→ ACTIVITY: Of the material below, only the lines from the line containing "The Australian Shepherd Club of New England" down to the line containing "This trial will" belong in the answer, written out exactly.

═══ DATA FOR ANALYSIS

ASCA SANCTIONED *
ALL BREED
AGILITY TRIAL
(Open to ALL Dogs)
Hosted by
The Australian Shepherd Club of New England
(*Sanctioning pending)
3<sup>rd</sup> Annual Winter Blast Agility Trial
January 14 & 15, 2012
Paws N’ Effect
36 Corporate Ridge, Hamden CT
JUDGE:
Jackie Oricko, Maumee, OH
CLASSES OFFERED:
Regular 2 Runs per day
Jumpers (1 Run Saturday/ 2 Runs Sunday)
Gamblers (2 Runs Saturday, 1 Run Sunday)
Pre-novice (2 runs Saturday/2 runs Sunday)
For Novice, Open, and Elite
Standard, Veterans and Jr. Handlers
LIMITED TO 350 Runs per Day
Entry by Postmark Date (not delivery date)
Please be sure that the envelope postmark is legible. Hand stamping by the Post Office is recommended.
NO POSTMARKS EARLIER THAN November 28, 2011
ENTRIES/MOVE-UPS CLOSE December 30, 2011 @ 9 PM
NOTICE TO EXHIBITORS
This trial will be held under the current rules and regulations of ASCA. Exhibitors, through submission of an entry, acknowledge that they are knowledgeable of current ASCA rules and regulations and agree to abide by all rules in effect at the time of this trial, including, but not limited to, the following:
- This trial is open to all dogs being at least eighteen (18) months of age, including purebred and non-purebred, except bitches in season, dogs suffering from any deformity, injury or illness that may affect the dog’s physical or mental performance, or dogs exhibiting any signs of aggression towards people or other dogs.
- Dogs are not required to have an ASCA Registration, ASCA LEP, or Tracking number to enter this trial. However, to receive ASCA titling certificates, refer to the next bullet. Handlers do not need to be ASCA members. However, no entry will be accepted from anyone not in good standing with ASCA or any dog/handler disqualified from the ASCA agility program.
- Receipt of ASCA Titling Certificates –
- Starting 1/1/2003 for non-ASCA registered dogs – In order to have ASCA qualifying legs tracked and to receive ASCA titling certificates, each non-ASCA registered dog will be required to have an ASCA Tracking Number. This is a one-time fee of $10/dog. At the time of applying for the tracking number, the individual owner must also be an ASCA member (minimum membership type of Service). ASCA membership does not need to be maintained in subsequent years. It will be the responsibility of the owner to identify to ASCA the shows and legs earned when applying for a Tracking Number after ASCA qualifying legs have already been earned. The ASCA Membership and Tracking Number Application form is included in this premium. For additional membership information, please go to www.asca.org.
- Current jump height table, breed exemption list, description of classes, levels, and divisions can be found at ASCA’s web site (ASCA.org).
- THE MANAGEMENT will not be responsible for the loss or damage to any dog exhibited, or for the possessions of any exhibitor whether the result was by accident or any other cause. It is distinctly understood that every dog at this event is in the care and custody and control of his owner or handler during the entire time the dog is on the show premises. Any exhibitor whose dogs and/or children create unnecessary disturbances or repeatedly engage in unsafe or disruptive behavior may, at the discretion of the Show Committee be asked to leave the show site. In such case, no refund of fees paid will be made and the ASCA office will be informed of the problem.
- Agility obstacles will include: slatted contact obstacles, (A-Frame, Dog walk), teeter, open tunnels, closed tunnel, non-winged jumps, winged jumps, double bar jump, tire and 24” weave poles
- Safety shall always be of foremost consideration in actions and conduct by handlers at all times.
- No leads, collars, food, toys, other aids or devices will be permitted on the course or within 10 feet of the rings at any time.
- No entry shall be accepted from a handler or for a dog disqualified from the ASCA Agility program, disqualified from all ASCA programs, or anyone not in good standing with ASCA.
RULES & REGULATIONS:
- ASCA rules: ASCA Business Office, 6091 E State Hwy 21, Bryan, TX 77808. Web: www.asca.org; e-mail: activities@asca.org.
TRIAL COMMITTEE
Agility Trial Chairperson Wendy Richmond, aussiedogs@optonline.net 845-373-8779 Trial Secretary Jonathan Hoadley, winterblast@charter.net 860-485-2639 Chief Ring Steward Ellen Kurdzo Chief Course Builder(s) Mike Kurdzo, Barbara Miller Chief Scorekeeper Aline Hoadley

══════
═══ DATA FOR ANALYSIS

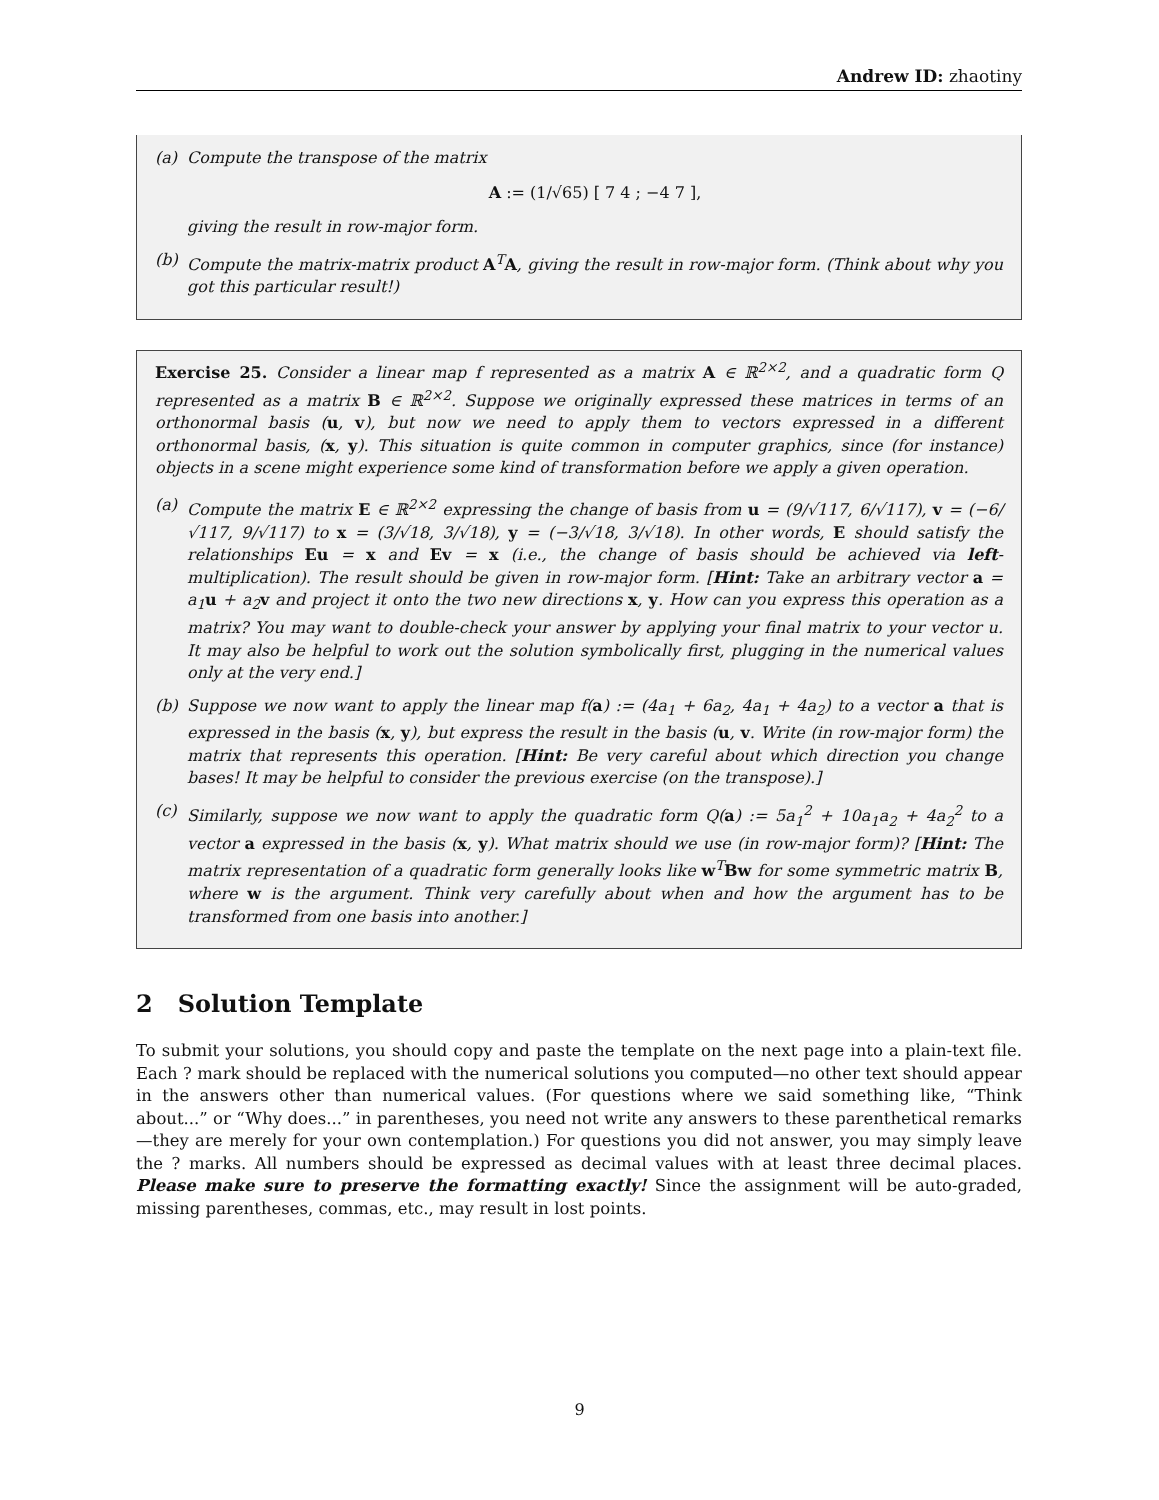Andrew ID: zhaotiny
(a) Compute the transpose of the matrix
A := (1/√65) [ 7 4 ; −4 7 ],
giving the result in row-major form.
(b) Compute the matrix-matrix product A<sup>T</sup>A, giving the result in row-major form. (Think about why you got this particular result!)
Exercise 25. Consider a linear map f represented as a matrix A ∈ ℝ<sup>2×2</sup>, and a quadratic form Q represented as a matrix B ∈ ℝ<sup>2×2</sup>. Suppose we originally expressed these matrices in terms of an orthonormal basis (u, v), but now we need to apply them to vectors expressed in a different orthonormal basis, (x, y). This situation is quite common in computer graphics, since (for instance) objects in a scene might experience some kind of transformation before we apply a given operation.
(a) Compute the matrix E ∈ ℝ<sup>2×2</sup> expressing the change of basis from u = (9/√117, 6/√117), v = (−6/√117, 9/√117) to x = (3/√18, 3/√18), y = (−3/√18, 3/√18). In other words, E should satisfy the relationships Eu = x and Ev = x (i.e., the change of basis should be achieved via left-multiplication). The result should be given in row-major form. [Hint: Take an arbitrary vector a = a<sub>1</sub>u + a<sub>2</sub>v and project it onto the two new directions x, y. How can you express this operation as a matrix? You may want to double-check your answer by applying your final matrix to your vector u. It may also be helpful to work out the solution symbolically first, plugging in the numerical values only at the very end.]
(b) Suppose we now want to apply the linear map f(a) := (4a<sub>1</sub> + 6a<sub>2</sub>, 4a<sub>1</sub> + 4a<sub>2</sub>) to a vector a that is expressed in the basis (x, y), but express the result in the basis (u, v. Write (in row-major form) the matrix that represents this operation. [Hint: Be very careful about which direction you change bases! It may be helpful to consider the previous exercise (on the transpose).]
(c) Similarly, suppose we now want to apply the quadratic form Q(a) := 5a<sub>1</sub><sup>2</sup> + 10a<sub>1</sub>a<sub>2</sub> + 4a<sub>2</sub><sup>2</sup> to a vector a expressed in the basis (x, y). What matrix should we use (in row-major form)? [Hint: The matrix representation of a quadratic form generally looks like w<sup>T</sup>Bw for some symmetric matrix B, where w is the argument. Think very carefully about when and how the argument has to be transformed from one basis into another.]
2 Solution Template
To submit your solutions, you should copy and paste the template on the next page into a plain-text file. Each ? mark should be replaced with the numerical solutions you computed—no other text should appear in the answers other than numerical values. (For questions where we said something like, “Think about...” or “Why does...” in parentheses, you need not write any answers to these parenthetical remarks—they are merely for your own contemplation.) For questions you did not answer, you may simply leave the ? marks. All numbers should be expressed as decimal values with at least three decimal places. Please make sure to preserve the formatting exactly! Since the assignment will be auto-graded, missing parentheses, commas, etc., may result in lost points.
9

══════

→ RESULT OF THIS EXERCISE:
The Australian Shepherd Club of New England
(*Sanctioning pending)
3<sup>rd</sup> Annual Winter Blast Agility Trial
January 14 & 15, 2012
Paws N’ Effect
36 Corporate Ridge, Hamden CT
JUDGE:
Jackie Oricko, Maumee, OH
CLASSES OFFERED:
Regular 2 Runs per day
Jumpers (1 Run Saturday/ 2 Runs Sunday)
Gamblers (2 Runs Saturday, 1 Run Sunday)
Pre-novice (2 runs Saturday/2 runs Sunday)
For Novice, Open, and Elite
Standard, Veterans and Jr. Handlers
LIMITED TO 350 Runs per Day
Entry by Postmark Date (not delivery date)
Please be sure that the envelope postmark is legible. Hand stamping by the Post Office is recommended.
NO POSTMARKS EARLIER THAN November 28, 2011
ENTRIES/MOVE-UPS CLOSE December 30, 2011 @ 9 PM
NOTICE TO EXHIBITORS
This trial will be held under the current rules and regulations of ASCA. Exhibitors, through submission of an entry, acknowledge that they are knowledgeable of current ASCA rules and regulations and agree to abide by all rules in effect at the time of this trial, including, but not limited to, the following:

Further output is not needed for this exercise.